Dayanışmanın iyileştirici gücünü unutmayalım!
Yine bir depremin yıl dönümündeyiz. Depremin her an hepimizin başına geleceğini artık anlamamız gerekiyor. Çünkü Türkiye bir deprem bölgesi, uzmanlar uyarı yapmasına rağmen bu gerçeklikle yüzleşmekte maalesef zorlanıyoruz. Ancak depremi yaşayan biliyor ve ateş düştüğü yeri yakmaya devam ediyor.

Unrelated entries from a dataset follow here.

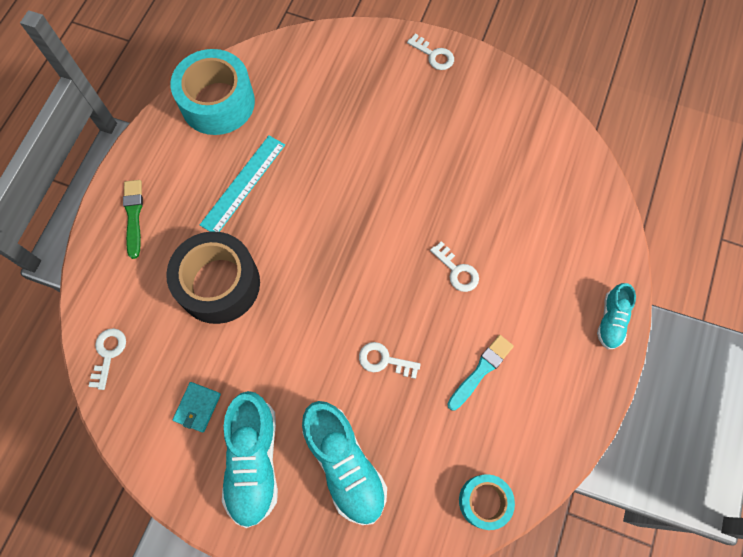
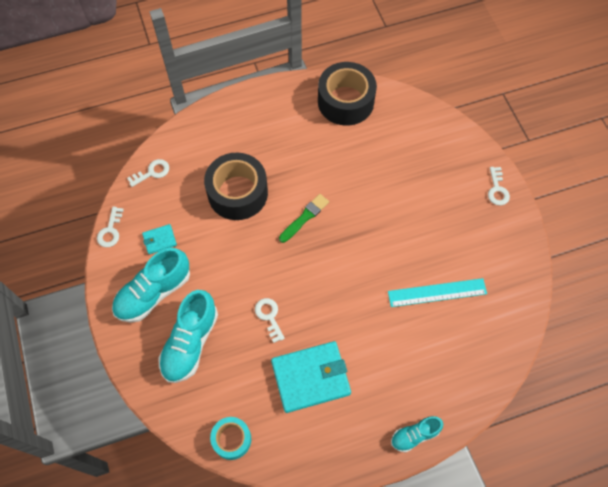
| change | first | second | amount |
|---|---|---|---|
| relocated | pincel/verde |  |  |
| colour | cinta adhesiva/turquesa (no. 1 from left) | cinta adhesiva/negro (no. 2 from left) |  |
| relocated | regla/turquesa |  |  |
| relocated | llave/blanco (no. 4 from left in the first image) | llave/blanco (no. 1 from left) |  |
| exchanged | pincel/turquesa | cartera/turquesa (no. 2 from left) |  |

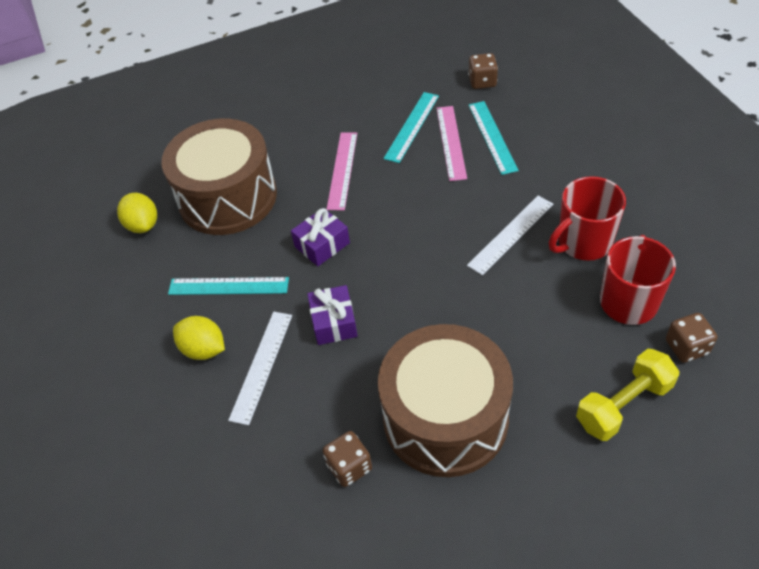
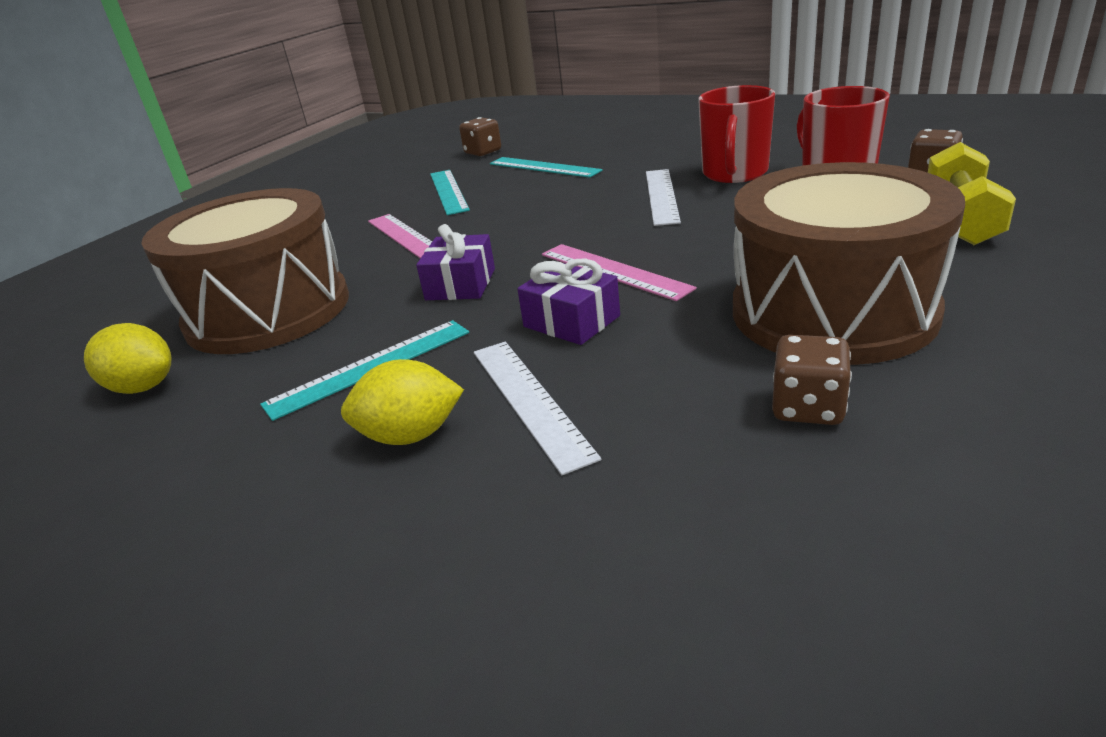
| change | first | second | amount |
|---|---|---|---|
| relocated | regla/rosa (no. 2 from left) |  |  |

17 Ağustos 1999 yılında deprem olduğunda ailemin yanında Bursa’daydım, Marmara Depremi olarak tarihe geçen bu üzücü olayı yakından hisseden biriyim. Üstelik deprem bölgesine gazeteci olarak gitmiştim ve deprem bende derin yaralar bıraktı.
Gölcük’te enkazların arasında, yok olan yaşamların içinde o ceset kokularını unutmak mümkün değil.
Rahmetli Ahmet Mete Işıkara o dönem Bursa’da da büyük bir deprem olacağını açıkladığı için bir hafta boyunca dışarılarda yattığımız zamanları hatırlıyorum ama hatırlamak da istemiyorum.
Her deprem olduğunda benim aklım yaşadığımız o döneme gidiyor ki kayıpları, yakınlarını kaybedenleri düşününce ben ne yaşadım ki diyerek kahroluyorum.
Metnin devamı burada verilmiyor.